Und das Entscheidende ist, dass dann die Steuerungsinstrumente für die Bewältigung heute schon verheizt sind, wenn Sie an die Zinspolitik der Europäischen Zentralbank denken und dergleichen mehr. Also, es gibt eine tief reichende Verunsicherung. Da helfen auch Statistiken nicht. Mit Statistiken kommt man gegen die Gefühle der Menschen im Hinblick auf ihre Zukunftserwartungen nicht an.

Deutschlandfunk Kultur: Bestürzend fand ich in Ihrem Buch den Teil, wo Sie auch empirische Untersuchungen durchgeführt haben, um die von Ihnen so genannte „Demokratieentleerung“, was ja ein Konglomerat unterschiedlicher Haltungen ist, also, Demokratieverachtung auf der einen Seite, eine Vernachlässigung von Demokratie auf der anderen Seite und radikale Demokratiezweifel auf der anderen Seite.

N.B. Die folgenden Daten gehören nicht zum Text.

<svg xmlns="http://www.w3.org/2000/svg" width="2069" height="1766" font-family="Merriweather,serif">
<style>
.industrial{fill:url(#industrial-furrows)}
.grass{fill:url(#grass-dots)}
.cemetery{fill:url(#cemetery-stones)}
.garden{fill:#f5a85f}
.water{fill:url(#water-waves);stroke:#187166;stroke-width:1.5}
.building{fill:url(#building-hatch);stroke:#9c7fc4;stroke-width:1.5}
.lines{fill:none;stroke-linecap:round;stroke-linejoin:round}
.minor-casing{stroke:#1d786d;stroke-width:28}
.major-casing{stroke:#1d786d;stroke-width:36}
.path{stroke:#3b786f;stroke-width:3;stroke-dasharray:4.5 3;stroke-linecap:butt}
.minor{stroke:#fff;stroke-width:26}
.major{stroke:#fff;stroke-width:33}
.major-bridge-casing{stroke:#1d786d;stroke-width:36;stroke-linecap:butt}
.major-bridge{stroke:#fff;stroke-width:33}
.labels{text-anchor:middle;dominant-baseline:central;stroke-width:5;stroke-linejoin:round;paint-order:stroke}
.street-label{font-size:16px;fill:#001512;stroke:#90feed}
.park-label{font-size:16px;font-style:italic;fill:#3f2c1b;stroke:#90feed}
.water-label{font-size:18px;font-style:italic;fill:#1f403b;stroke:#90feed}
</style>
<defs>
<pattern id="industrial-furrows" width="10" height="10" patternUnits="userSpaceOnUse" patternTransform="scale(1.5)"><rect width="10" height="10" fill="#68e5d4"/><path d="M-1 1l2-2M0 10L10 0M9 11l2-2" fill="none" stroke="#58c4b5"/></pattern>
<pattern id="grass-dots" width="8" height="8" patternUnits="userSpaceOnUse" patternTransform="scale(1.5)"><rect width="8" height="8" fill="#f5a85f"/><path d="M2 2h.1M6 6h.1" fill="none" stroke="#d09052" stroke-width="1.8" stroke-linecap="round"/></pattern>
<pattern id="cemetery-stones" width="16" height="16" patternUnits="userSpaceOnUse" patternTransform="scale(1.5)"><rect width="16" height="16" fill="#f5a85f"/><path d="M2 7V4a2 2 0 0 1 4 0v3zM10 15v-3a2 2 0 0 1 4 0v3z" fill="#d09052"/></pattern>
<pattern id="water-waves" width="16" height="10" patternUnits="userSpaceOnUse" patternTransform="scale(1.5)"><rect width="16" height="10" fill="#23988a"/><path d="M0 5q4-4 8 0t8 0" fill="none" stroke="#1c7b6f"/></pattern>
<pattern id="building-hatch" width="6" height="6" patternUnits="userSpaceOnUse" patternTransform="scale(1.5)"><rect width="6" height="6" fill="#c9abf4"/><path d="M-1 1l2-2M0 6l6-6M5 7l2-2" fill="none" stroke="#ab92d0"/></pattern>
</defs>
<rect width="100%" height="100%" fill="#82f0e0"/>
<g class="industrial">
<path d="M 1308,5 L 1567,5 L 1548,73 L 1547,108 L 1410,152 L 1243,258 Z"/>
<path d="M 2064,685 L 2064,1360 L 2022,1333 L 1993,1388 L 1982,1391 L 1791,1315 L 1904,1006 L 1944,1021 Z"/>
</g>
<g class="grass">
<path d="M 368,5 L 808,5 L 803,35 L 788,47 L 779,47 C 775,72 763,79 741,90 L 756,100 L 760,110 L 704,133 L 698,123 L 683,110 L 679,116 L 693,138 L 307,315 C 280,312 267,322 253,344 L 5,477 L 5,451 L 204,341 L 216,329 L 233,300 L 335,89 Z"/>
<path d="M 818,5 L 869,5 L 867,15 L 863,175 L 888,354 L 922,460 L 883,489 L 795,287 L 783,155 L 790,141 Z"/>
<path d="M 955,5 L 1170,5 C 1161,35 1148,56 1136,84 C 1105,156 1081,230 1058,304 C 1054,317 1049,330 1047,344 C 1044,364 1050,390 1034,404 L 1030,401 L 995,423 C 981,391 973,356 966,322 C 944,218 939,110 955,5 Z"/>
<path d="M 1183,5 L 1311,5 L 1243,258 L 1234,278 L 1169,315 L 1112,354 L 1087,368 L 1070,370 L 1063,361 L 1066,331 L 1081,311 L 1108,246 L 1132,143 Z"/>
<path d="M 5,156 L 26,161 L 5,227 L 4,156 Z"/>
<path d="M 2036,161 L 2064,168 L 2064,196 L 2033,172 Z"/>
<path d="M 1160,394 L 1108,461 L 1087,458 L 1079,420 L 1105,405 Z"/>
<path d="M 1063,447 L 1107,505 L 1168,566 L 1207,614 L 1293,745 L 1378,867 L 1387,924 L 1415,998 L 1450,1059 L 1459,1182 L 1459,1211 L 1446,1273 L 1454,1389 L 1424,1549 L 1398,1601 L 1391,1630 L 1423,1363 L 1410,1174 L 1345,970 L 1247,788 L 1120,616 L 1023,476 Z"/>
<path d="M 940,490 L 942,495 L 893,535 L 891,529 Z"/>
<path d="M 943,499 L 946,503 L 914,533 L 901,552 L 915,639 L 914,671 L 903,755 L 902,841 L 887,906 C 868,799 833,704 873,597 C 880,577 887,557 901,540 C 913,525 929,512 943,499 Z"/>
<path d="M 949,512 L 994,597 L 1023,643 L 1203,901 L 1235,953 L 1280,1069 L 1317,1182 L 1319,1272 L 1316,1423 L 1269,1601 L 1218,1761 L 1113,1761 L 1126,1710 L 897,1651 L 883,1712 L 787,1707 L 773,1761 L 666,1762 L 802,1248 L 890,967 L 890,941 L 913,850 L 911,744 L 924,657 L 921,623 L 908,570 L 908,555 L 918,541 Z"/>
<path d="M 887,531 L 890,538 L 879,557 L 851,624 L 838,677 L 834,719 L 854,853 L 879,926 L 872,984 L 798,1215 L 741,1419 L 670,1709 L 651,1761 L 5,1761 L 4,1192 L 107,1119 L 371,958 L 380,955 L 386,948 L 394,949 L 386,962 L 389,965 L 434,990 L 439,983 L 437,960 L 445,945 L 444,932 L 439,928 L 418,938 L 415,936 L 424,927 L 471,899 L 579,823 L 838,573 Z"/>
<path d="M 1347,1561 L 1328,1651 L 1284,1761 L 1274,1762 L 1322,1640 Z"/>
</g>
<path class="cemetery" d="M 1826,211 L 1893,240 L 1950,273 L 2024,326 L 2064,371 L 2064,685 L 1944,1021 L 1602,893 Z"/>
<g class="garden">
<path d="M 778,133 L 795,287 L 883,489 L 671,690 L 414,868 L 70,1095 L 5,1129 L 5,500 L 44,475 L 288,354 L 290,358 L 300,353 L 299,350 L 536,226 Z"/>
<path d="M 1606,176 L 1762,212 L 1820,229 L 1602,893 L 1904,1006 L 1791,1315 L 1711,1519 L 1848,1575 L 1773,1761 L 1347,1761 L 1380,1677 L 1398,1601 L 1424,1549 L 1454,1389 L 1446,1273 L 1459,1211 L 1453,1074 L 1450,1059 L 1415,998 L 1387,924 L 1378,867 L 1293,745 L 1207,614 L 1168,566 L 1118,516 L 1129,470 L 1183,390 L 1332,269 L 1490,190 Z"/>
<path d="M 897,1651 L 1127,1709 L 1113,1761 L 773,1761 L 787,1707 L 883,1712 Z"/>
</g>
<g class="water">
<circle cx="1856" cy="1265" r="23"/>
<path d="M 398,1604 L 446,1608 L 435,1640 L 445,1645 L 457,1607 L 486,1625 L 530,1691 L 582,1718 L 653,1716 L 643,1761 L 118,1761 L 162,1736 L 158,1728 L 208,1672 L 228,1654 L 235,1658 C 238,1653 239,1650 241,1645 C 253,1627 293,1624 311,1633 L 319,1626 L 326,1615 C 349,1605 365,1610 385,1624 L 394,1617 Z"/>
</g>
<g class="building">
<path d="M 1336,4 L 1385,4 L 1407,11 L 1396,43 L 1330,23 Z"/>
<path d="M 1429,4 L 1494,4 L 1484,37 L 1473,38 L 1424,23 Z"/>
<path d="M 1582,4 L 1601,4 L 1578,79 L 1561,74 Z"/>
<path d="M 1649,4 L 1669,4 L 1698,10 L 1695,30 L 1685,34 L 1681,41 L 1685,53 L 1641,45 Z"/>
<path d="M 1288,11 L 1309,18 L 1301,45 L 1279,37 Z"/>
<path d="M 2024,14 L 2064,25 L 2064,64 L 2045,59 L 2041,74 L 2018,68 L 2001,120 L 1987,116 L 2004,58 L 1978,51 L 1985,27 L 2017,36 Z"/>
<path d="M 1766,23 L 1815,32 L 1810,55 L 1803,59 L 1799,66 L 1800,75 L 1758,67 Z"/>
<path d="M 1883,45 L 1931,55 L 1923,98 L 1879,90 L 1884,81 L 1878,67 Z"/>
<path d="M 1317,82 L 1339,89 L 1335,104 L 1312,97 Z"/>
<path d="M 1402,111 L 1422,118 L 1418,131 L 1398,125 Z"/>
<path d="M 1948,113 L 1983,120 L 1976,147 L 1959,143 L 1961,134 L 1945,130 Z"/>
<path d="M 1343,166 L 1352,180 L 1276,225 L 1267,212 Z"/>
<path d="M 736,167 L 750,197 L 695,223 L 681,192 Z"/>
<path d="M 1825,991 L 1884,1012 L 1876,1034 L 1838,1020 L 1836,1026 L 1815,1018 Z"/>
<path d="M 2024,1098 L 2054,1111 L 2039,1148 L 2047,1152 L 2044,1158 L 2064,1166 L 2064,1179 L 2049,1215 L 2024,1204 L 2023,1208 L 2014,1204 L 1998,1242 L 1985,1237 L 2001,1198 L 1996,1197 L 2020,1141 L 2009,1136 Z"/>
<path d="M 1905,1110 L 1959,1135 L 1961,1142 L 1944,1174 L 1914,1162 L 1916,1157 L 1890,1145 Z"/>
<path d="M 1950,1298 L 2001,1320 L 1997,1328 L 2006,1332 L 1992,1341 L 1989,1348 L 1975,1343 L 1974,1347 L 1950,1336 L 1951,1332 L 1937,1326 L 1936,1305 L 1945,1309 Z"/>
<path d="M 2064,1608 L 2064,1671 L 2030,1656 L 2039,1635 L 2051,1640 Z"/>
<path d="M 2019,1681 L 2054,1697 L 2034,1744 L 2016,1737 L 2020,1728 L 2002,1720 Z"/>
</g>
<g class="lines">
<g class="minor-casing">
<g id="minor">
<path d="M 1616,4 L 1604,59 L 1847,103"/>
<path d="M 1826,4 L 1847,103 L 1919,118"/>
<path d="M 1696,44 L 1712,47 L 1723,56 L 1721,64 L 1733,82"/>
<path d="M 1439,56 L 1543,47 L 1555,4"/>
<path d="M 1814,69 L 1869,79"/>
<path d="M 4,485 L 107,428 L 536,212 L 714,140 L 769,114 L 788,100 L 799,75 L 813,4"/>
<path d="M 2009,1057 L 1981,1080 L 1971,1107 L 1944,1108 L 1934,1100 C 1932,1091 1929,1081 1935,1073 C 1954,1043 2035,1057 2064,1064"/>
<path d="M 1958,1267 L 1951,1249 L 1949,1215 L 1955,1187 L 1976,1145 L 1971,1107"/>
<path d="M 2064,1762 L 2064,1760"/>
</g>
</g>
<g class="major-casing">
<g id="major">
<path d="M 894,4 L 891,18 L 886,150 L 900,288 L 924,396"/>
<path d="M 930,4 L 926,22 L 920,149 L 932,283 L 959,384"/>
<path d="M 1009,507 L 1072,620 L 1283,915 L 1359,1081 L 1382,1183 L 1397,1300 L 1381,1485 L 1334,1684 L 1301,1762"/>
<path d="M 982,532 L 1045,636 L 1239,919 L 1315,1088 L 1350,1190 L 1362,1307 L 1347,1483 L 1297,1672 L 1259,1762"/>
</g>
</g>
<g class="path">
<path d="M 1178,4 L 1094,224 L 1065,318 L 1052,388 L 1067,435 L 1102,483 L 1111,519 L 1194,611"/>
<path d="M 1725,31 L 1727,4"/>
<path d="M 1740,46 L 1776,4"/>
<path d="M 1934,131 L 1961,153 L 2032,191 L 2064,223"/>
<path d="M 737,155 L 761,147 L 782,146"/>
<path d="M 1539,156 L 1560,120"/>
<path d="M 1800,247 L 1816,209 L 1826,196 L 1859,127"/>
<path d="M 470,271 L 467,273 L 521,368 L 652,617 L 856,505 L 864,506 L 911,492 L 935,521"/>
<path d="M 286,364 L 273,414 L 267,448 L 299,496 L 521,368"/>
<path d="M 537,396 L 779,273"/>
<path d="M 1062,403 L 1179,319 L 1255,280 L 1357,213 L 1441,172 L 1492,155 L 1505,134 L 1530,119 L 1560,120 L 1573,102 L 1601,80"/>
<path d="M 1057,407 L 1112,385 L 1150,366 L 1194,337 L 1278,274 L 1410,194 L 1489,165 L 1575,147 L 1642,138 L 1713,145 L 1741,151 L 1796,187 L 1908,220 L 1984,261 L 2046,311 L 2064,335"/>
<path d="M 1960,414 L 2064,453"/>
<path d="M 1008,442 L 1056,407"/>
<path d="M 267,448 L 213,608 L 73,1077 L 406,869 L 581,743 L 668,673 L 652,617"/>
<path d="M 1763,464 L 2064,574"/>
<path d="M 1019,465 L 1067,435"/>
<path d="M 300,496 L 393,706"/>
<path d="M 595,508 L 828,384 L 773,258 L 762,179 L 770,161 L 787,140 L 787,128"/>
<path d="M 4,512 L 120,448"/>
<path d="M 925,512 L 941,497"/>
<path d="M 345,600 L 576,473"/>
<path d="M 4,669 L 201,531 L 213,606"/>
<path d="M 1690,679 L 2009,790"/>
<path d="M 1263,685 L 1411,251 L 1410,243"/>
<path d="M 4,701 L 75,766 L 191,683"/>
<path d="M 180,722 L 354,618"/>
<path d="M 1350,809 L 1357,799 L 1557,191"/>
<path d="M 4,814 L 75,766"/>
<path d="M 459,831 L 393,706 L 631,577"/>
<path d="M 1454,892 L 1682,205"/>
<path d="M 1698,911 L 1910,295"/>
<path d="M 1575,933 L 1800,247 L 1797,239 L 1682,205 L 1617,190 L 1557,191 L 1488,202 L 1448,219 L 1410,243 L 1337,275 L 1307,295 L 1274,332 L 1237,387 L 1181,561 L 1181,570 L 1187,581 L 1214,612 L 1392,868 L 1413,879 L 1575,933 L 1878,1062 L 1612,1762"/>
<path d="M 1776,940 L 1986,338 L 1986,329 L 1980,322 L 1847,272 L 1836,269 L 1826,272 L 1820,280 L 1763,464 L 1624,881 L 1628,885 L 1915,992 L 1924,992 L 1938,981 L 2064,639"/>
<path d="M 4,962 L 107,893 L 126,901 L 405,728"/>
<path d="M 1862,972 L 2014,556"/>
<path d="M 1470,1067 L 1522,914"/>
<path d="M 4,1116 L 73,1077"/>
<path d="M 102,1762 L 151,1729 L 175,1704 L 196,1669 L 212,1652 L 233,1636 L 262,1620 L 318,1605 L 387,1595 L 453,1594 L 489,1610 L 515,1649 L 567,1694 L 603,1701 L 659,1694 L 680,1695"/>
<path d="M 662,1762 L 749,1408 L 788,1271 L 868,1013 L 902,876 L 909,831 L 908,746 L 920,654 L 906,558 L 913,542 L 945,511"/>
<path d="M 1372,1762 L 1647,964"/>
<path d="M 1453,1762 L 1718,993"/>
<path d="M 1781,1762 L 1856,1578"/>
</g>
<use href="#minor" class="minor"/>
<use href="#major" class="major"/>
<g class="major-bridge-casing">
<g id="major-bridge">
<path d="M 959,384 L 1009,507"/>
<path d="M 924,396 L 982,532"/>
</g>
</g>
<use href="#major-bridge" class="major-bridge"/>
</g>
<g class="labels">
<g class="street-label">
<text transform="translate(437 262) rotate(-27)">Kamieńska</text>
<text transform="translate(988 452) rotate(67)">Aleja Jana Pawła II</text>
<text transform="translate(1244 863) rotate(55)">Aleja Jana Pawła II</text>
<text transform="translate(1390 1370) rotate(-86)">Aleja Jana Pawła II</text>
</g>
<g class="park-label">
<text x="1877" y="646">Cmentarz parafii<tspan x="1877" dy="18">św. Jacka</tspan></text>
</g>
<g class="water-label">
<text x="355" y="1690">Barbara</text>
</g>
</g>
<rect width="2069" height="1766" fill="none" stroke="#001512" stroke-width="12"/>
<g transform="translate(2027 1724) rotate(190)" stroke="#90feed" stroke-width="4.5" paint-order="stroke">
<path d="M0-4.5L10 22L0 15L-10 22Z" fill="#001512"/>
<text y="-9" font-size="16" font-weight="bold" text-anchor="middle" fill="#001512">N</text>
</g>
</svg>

Da schreiben Sie zum Beispiel an einer Stelle, um nur mal ein Beispiel zu geben: „Fast ein Viertel der Befragten waren der Auffassung, dass Politiker sich vor allem um ihre eigenen Interessen kümmern. Und über achtzig Prozent glauben, dass Politiker mehr Rechte für sich beanspruchen als normale Bürger.“ – Da steht man in gewisser Weise fassungslos davor, weil da sich etwas manifestiert, was auch in der Rechten immer wieder thematisiert wird, die da oben, wir da unten.

Wilhelm Heitmeyer: Ja. Daran knüpft natürlich der autoritäre Nationalradikalismus, so nenne ich ja die ganze Entwicklung in dem Teilsegment, an und spielt dann die Differenz von Volk und Elite aus, obwohl die Akteure, die das behaupten, gehören ja mittlerweile selbst zur Elite. Aber das ist ein anderes Thema.

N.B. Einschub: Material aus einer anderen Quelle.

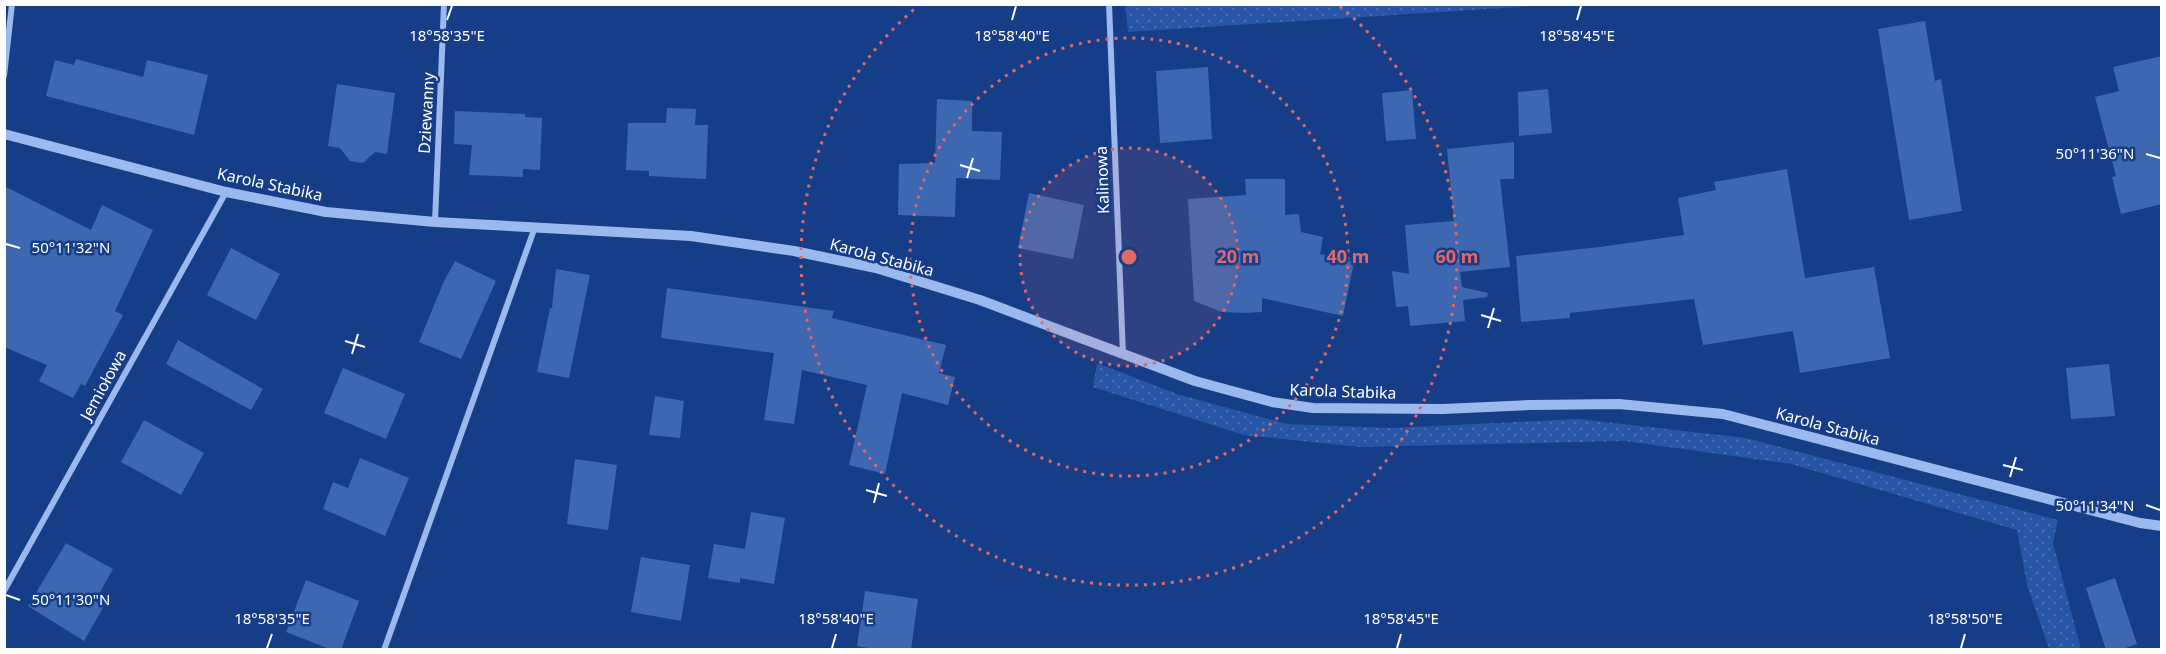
<svg xmlns="http://www.w3.org/2000/svg" width="2166" height="654" font-family="'Noto Sans',sans-serif">
  <defs>
    <pattern id="grass-dots" width="8" height="8" patternUnits="userSpaceOnUse" patternTransform="scale(1.5)"><rect width="8" height="8" fill="#2855a5"/><path d="M2 2h.1M6 6h.1" fill="none" stroke="#486eb2" stroke-width="1.8" stroke-linecap="round"/></pattern>
  </defs>
  <rect width="100%" height="100%" fill="#163d87"/>
  <path fill="url(#grass-dots)" d="M1125,4H1550V5L1128,32Z
    M1097,363L1177,394L1287,424L1391,428L1579,419L1746,438L2058,520L2053,543L2081,649H2049L2027,585L2017,530L1791,464L1625,441L1360,447L1244,435L1093,387Z"/>
  <path fill="#3e67b1" d="M1925,21L1935,81L1941,79L1962,211L1909,220L1878,29Z
    M2162,56V204L2121,214L2112,177L2116,176L2095,97L2119,91L2113,67Z
    M76,59L143,77L147,60L208,75L194,135L46,96L55,60L74,65Z
    M1208,67L1212,139L1160,143L1156,71Z
    M337,84L395,93L387,154L375,152L363,163L350,161L340,148L328,146Z
    M1548,89L1552,133L1519,136L1518,92Z
    M1412,90L1416,139L1386,141L1382,93Z
    M937,99L972,101V131L1002,132L1000,180L956,178L955,217L898,215L899,164L935,163Z
    M667,108L696,109L695,125H708L706,179L649,176V171L626,170L628,123H666Z
    M455,111L525,114V117L542,118L540,170L523,169V177L469,175L472,145L454,144Z
    M1514,142V179H1500L1510,267L1460,272L1462,287L1488,293L1487,297L1463,300L1465,321L1410,326L1408,306L1396,307L1392,271L1409,274L1405,225L1454,221L1447,149Z
    M1787,169L1805,278L1874,267L1890,358L1800,373L1793,331L1703,345L1694,299L1570,313V318L1521,322L1516,256L1600,247L1684,235L1678,198L1716,190L1714,182Z
    M1245,179H1285V215L1299,214L1301,232L1323,237L1320,254L1354,262L1343,316L1262,298V312L1245,313L1222,312L1194,301L1188,199L1246,195Z
    M4,186L91,230L102,205L153,230L115,311L123,315L85,386L81,384L73,398L39,381L47,365L4,347Z
    M1029,193L1084,205L1073,259L1018,248Z
    M231,248L280,274L256,320L207,295Z
    M455,261L496,281L461,359L419,342L444,281Z
    M556,269L590,275L569,378L537,372L550,308H552Z
    M667,288L834,311L832,318L946,345L939,373L955,377L948,405L902,393L885,474L849,465L867,385L802,370L794,424L764,420L774,353L661,338Z
    M178,340L263,389L251,410L166,364Z
    M2109,364L2115,416L2071,419L2066,368Z
    M343,368L405,394L386,439L324,413Z
    M655,396L684,401L680,438L649,435Z
    M144,420L204,453L181,495L121,462Z
    M360,458L409,478L385,536L323,509L333,482L348,488Z
    M575,459L617,465L608,530L567,524Z
    M751,512L785,518L774,584L740,578V583L708,578L714,544L745,549Z
    M66,543L113,569L95,601L104,606L84,641L28,606Z
    M641,557L690,565L681,621L631,612Z
    M2115,578L2137,644L2120,650H2106L2086,588Z
    M306,580L359,601L341,650H332L286,632Z
    M865,591L918,599L911,650H878L857,646Z"/>
  <g fill="none" stroke-linecap="round" stroke-linejoin="round">
    <path stroke="#9bb9ee" stroke-width="6" d="M1109,4L1123,355
      M4,76L12,4
      M435,222L444,4
      M4,591L226,192
      M384,650L535,227"/>
    <path stroke="#9bb9ee" stroke-width="10" d="M4,134L226,192L326,212L435,222L691,236L794,251L876,268L980,300L1195,381L1272,402L1313,408L1443,409L1530,405L1619,404L1723,414L2140,523L2162,526"/>
  </g>
  <path fill="none" stroke="#fff" stroke-width="2" d="M447,20L452,6M1012,20L1016,6M1577,20L1581,6M2146,154L2160,158M960,165L980,171M967,178L973,158M6,244L20,248M1481,315L1501,321M1488,328L1494,308M345,341L365,347M352,354L358,334M2003,465L2023,470M2010,477L2016,457M866,490L887,496M874,503L879,483M2146,505L2160,510M6,595L20,600M267,648L272,634M832,648L836,634M1397,648L1401,634M1961,648L1965,634"/>
  <circle cx="1129" cy="257" r="109" fill="#e26868" fill-opacity=".12"/>
  <g fill="none" stroke="#e26868" stroke-width="3" stroke-dasharray="3 6">
    <circle cx="1129" cy="257" r="109"/>
    <circle cx="1129" cy="257" r="219"/>
    <path d="M1340 6A328 328 0 1 1 918 6"/>
  </g>
  <g text-anchor="middle" stroke-width="5" stroke-linejoin="round" paint-order="stroke">
    <g font-size="16" fill="#fff" stroke="#163d87">
      <text transform="translate(426 113) rotate(-87)" y="6">Dziewanny</text>
      <text transform="translate(1102 180) rotate(-92)" y="6">Kalinowa</text>
      <text transform="translate(270 184) rotate(12)" y="6">Karola Stabika</text>
      <text transform="translate(882 257) rotate(15)" y="6">Karola Stabika</text>
      <text transform="translate(103 385) rotate(-61)" y="6">Jemiołowa</text>
      <text transform="translate(1343 391) rotate(2)" y="6">Karola Stabika</text>
      <text transform="translate(1828 426) rotate(15)" y="6">Karola Stabika</text>
    </g>
  </g>
  <g font-size="15" text-anchor="middle" fill="#fff" stroke="#163d87" stroke-width="5" stroke-linejoin="round" paint-order="stroke">
    <text x="447" y="41">18°58'35"E</text>
    <text x="1012" y="41">18°58'40"E</text>
    <text x="1577" y="41">18°58'45"E</text>
    <text x="2095" y="159">50°11'36"N</text>
    <text x="71" y="253">50°11'32"N</text>
    <text x="2095" y="511">50°11'34"N</text>
    <text x="71" y="605">50°11'30"N</text>
    <text x="272" y="624">18°58'35"E</text>
    <text x="836" y="624">18°58'40"E</text>
    <text x="1401" y="624">18°58'45"E</text>
    <text x="1965" y="624">18°58'50"E</text>
  </g>
  <circle cx="1129" cy="257" r="9" fill="#e26868" stroke="#163d87" stroke-width="3"/>
  <g font-size="18" text-anchor="middle" font-weight="bold" fill="#e26868" stroke="#163d87" stroke-width="5" stroke-linejoin="round" paint-order="stroke">
    <text x="1238" y="263">20 m</text>
    <text x="1348" y="263">40 m</text>
    <text x="1457" y="263">60 m</text>
  </g>
  <rect width="2166" height="654" fill="none" stroke="#ffffff" stroke-width="12"/>
</svg>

In der Tat hat es Vertrauensverluste gegeben. Und das meine ich ja mit dem Kontrollverlust in der nationalstaatlichen Politik gegenüber einem autoritären Kapitalismus, der seine Maxime rigoros durchsetzen kann. Das muss man immer wieder sagen. Solch ein Finanzkapitalismus hat an gesellschaftlicher Integration absolut kein Interesse, sondern da geht’s um Konkurrenz und um Verwertung. Dann werden auch Gruppen noch von Menschen eben bewertet im Sinne von Ungleichwertigkeit, nach Nützlichkeit, Verwertbarkeit und Effizienz. Dies dringt aber in die Gesellschaft und in die Einstellungsmuster von Personen und von Gruppen ein.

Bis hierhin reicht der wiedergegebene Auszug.